Renzi ha inoltre sollevato il dubbio che la nomina possa essere parte di un sistema di favoritismi, chiedendo trasparenza sulle modalità con cui Ales gestisce le assunzioni e sugli eventuali legami tra la società e Fratelli d’Italia. “La cultura è il più grande patrimonio di questo Paese. Non lasceremo che sia dilapidato da interessi economici di basso livello o piccoli affari di famiglia”, ha scritto Renzi, ribadendo l’impegno di Italia Viva a fare un’opposizione forte e indipendente.
L’attenzione sulla nomina di Tagliaferri, però, non riguarda solo le sue qualifiche o il prestigio del ruolo. Al centro delle polemiche c’è, come si accennava, il suo legame con Arianna Meloni, sorella della presidente del Consiglio Giorgia Meloni e figura chiave in Fratelli d’Italia, responsabile del Tesseramento del partito. Questo legame ha suscitato dubbi e critiche da parte dell’opposizione, che vede nella nomina di Tagliaferri una sorta di “premio” politico, piuttosto che un incarico meritocratico.
Il legame politico tra Tagliaferri e Arianna Meloni ha radici profonde. Due anni e mezzo fa, il presidente di Ales era pronto a candidarsi come sindaco di Frosinone per Fratelli d’Italia, dopo anni di servizio come vicesindaco. Tuttavia, su richiesta della stessa Arianna Meloni, decise di fare un passo indietro, rinunciando alla candidatura per il bene dell’unità del centrodestra. Il partito gli chiese di cedere il posto a Riccardo Mastrangeli, un civico di espressione leghista. Questo gesto di fedeltà lasciò Tagliaferri in credito con Fratelli d’Italia, un debito che è stato onorato con la sua recente nomina alla guida di Ales Spa.
Tagliaferri, dal canto suo, ha respinto le accuse. In un’intervista a “La Repubblica”, ha difeso il suo operato, sottolineando che la sua amicizia con Arianna Meloni non costituisce un reato. Ha ribadito che la sua nomina è avvenuta regolarmente e che non vi è alcun collegamento tra la sua posizione attuale e le vicende giudiziarie che stanno coinvolgendo Sangiuliano. “Vengo tirato in ballo ad orologeria”, ha dichiarato, facendo notare come la sua carriera politica sia iniziata ben prima dell’ascesa di Arianna Meloni.

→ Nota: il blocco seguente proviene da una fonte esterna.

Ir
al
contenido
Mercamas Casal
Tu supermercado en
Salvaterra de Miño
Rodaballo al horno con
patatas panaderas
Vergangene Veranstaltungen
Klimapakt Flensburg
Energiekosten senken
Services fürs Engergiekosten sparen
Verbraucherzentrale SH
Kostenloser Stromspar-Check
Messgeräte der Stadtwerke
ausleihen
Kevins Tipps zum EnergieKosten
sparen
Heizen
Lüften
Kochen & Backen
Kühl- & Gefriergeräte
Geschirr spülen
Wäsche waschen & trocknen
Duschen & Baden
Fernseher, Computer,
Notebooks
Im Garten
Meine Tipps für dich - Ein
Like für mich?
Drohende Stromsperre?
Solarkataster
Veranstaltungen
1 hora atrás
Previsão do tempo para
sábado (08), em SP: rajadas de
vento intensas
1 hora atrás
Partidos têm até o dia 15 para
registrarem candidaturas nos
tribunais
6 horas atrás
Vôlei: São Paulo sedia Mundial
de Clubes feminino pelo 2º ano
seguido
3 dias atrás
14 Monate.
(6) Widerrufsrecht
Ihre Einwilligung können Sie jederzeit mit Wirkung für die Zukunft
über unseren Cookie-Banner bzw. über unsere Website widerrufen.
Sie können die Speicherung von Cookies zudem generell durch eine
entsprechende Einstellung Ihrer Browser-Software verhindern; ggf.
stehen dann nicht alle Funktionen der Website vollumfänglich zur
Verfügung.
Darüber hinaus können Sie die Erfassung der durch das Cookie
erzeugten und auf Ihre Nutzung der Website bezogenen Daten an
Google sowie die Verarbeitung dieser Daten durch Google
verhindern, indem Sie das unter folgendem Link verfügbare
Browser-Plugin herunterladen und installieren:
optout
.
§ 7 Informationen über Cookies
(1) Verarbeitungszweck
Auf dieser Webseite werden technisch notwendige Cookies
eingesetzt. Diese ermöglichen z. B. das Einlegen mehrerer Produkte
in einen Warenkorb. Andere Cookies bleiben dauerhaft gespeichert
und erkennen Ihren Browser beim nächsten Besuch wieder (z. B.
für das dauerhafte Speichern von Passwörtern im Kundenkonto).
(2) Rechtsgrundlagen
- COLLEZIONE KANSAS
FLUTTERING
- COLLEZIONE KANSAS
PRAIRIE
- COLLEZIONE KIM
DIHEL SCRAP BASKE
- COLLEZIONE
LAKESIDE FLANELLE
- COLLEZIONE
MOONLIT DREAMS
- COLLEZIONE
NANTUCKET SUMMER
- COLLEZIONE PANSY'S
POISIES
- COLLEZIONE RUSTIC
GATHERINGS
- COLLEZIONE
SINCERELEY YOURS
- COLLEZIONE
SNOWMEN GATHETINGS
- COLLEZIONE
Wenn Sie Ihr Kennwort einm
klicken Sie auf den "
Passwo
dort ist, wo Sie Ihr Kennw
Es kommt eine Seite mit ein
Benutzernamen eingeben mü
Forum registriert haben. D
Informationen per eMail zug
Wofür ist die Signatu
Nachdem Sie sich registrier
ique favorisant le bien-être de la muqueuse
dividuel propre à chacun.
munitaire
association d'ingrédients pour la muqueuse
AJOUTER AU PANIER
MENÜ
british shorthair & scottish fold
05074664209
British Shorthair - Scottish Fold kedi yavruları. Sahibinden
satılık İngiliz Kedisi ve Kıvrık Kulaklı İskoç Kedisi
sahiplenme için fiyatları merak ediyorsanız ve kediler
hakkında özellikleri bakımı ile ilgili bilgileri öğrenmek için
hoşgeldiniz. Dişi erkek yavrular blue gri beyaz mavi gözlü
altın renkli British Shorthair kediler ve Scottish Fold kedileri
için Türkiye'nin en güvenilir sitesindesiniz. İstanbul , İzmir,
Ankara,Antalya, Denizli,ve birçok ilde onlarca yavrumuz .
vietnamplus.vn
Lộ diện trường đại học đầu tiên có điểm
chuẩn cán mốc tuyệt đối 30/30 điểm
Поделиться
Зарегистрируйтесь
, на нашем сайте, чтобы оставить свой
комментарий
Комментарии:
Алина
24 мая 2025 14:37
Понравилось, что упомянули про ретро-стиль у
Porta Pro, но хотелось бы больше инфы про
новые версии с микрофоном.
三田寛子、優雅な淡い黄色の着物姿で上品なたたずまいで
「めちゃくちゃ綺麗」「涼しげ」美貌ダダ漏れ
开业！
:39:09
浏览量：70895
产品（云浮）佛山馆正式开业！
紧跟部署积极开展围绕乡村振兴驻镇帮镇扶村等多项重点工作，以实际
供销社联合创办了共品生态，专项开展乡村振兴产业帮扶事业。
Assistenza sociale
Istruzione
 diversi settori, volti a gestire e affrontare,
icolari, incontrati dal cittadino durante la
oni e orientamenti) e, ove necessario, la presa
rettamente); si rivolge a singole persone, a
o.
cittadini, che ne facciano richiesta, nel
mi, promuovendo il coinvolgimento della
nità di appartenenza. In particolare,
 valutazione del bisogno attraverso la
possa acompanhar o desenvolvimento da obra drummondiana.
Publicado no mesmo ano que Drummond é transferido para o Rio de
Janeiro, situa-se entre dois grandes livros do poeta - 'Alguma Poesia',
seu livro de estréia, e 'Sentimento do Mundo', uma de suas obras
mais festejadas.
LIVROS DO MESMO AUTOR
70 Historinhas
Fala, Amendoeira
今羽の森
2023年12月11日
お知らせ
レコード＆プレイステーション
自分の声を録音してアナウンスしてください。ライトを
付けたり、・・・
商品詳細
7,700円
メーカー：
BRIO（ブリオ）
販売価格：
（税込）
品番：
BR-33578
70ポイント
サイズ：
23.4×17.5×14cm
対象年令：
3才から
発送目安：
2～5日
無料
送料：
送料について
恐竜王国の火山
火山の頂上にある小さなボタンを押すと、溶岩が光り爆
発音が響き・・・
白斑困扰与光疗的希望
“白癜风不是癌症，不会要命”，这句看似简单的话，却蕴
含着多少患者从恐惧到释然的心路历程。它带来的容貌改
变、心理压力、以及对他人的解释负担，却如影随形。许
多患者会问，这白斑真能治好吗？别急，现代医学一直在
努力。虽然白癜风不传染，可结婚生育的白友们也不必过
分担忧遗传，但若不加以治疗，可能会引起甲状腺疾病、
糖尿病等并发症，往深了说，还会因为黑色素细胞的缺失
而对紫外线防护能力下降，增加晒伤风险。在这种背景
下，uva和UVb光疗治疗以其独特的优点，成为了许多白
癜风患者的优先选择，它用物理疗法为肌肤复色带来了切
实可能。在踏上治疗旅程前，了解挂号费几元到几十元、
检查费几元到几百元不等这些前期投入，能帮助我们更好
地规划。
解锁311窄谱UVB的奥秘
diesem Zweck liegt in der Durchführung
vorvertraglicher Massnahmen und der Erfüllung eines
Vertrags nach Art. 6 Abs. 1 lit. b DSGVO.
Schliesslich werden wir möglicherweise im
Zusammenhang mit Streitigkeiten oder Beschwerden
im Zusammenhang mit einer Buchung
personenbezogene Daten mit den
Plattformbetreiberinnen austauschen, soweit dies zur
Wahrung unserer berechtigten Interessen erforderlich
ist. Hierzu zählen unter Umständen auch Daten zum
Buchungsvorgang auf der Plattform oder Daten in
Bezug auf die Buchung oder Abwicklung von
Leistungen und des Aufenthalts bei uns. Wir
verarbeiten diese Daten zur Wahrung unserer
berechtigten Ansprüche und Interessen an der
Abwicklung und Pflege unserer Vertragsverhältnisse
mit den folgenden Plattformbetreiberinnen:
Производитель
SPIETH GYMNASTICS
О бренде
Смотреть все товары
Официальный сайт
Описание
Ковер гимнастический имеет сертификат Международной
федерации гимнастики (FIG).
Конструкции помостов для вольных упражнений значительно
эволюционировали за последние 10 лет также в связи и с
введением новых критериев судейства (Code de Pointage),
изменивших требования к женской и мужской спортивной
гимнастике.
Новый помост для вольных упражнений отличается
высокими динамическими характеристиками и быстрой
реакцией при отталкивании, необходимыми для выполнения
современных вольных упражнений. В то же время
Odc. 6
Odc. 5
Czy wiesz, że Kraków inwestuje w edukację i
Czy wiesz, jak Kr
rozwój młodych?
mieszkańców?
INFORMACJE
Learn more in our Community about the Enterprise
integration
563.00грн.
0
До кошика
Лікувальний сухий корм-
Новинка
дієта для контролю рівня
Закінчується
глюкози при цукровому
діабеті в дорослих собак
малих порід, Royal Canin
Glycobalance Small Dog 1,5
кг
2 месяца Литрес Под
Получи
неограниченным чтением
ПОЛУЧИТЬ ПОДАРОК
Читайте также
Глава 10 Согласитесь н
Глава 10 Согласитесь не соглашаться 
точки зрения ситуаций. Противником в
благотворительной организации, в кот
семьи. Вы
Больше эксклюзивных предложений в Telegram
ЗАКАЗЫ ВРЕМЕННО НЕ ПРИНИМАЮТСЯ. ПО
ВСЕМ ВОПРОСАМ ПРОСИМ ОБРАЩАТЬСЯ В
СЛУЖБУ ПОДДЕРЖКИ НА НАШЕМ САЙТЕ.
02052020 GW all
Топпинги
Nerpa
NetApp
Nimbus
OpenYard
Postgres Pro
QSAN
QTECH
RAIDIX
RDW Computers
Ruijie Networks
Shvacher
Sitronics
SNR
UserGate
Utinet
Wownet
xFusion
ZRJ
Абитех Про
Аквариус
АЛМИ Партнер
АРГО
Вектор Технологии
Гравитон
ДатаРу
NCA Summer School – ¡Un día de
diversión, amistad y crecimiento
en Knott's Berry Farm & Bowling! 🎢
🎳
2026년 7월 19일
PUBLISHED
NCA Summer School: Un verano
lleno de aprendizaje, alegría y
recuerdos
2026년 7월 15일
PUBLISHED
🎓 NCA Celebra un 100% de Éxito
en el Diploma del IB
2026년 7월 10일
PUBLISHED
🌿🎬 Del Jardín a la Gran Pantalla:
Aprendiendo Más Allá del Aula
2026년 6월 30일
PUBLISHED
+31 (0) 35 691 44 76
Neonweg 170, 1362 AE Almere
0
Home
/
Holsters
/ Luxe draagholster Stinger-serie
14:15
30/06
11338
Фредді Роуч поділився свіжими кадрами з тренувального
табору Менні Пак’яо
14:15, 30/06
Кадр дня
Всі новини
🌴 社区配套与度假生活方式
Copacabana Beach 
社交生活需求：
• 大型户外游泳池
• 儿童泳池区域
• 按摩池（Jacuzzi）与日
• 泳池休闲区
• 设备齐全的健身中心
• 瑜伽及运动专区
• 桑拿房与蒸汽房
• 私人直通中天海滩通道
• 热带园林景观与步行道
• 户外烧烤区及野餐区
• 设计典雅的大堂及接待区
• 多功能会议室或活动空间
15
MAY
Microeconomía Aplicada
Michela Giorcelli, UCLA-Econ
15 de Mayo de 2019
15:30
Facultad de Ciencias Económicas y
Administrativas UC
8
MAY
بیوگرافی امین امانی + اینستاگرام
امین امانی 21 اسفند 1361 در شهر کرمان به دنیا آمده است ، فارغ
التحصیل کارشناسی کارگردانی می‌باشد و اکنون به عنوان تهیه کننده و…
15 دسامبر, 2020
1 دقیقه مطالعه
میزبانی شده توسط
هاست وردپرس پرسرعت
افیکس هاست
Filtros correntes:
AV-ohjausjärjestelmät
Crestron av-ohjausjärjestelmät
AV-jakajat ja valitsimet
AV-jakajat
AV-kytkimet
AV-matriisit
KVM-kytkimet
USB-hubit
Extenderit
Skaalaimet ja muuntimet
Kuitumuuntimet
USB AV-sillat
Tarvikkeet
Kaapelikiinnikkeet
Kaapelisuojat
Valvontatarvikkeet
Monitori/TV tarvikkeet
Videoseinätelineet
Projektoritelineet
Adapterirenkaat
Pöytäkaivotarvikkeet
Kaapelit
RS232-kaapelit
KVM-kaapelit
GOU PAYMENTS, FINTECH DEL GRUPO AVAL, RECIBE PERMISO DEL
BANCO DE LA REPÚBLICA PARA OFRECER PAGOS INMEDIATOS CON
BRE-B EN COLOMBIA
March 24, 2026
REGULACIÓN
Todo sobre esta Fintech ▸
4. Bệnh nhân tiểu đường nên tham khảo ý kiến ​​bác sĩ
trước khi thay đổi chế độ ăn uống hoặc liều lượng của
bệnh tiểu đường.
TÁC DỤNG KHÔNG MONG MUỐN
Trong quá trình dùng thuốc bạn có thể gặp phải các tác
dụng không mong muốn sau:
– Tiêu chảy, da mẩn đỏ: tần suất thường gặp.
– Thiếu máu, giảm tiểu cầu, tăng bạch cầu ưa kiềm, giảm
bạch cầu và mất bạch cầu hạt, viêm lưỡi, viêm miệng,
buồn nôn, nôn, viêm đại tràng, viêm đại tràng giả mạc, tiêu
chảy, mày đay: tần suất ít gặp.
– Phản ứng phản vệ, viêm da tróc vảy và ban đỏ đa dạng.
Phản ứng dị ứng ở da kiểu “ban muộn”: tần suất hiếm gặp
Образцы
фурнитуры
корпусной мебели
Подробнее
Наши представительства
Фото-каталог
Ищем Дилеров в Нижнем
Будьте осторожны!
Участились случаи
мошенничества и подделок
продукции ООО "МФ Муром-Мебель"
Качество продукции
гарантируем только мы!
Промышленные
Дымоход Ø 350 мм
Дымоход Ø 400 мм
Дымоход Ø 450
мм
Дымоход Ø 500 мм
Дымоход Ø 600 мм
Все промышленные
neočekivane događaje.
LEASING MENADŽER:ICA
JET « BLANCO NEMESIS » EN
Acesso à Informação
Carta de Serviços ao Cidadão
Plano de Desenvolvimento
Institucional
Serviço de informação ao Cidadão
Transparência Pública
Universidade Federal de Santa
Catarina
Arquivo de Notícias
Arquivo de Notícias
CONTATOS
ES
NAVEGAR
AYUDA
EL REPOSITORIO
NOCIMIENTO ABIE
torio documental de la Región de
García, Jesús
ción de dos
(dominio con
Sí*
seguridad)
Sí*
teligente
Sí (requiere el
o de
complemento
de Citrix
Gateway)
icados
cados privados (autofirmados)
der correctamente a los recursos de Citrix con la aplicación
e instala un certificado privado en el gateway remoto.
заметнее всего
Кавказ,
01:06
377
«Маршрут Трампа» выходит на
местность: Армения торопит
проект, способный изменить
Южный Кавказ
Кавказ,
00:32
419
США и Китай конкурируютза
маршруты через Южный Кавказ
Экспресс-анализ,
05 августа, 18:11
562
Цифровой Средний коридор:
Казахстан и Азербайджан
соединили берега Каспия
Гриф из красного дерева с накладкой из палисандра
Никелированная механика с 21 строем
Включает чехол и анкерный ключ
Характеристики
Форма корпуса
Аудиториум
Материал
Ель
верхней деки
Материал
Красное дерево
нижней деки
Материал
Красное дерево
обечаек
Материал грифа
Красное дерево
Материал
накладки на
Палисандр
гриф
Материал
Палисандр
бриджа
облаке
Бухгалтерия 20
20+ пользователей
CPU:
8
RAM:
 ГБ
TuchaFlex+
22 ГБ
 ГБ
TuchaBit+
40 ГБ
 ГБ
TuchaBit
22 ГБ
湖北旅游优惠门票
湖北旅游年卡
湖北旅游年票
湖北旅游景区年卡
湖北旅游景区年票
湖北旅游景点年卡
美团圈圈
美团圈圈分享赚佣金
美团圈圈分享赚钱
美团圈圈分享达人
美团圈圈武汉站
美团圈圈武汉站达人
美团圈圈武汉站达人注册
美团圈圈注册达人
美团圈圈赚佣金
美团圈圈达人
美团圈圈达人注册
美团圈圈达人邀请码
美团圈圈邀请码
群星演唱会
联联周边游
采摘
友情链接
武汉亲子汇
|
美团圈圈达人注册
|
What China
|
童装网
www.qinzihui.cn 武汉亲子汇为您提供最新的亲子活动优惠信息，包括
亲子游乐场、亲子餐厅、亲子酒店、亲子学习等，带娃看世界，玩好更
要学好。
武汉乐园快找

Le critiche non sono mancate, in particolare sulla mancanza di esperienza diretta nel mondo della gestione dei beni culturali, provenendo Tagliaferri da una lunga carriera amministrativa e imprenditoriale, tra cui la fondazione di una società di noleggio auto.
La questione delle nomine politiche all’interno di enti culturali non è nuova, ma il caso di Tagliaferri ha scatenato un dibattito più ampio sul ruolo della politica nella gestione del patrimonio culturale italiano. Il legame tra cultura e politica è inevitabile, ma la trasparenza e la meritocrazia nelle nomine rimangono un tema caldo, che continuerà ad essere oggetto di critiche e discussioni pubbliche.
Fabio Tagliaferri rappresenta un esempio di come la politica e la gestione del patrimonio culturale italiano siano profondamente intrecciate. La sua nomina, unita alle vicende giudiziarie che coinvolgono Sangiuliano, ha innescato un dibattito più ampio sulla trasparenza delle nomine pubbliche e sulle influenze politiche all’interno del governo Meloni. Nonostante le difese di Tagliaferri ed il supporto di alcuni esponenti della maggioranza, le opposizioni continuano a chiedere maggiore chiarezza.
Il futuro dirà questa nomina sarà in grado di portare valore al settore culturale o se rimarrà semplicemente una pedina di un più ampio gioco politico.